Look through the entries for the string "index", and copy each line that holds it.
PROVIDED RECORDS section start
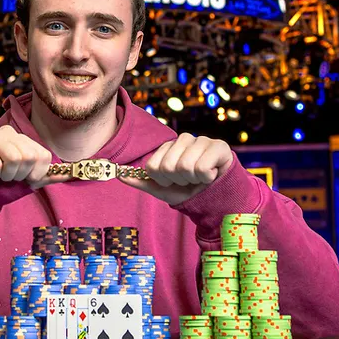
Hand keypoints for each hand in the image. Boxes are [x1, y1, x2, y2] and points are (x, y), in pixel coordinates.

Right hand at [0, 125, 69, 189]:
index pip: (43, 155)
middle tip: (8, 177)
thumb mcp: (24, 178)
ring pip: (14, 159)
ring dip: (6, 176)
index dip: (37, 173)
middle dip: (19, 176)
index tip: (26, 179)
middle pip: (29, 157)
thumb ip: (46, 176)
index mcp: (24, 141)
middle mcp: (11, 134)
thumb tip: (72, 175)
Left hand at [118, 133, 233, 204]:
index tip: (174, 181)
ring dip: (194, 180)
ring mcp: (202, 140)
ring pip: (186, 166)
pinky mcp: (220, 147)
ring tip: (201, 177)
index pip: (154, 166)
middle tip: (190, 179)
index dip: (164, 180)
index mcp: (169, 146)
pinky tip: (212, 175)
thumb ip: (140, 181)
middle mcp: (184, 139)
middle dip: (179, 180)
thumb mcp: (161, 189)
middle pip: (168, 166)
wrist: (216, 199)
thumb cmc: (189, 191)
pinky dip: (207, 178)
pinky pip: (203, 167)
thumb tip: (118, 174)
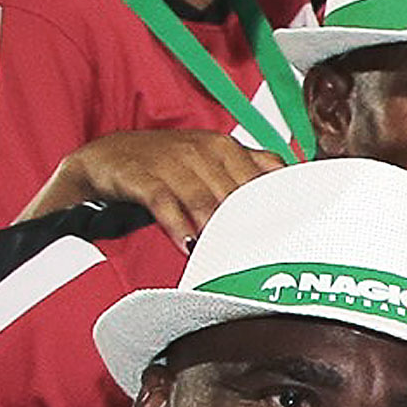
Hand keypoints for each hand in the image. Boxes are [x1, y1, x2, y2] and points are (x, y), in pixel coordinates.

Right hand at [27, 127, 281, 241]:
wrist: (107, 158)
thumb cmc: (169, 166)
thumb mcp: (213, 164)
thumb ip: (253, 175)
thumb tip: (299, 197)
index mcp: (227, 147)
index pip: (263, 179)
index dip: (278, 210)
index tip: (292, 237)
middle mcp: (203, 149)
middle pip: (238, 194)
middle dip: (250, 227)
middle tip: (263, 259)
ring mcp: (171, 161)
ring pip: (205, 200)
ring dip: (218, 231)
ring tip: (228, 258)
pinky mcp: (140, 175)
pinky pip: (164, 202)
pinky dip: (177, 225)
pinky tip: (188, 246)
PROVIDED RECORDS section end
### ANSWER BOX
index pip: (43, 155)
index dip: (37, 173)
index tip: (26, 179)
index mcp: (24, 141)
index tip: (174, 181)
index pip: (154, 166)
index dip: (164, 180)
index mcp: (169, 146)
index mcp: (227, 147)
index pip: (263, 179)
index dip: (278, 210)
index tip: (292, 237)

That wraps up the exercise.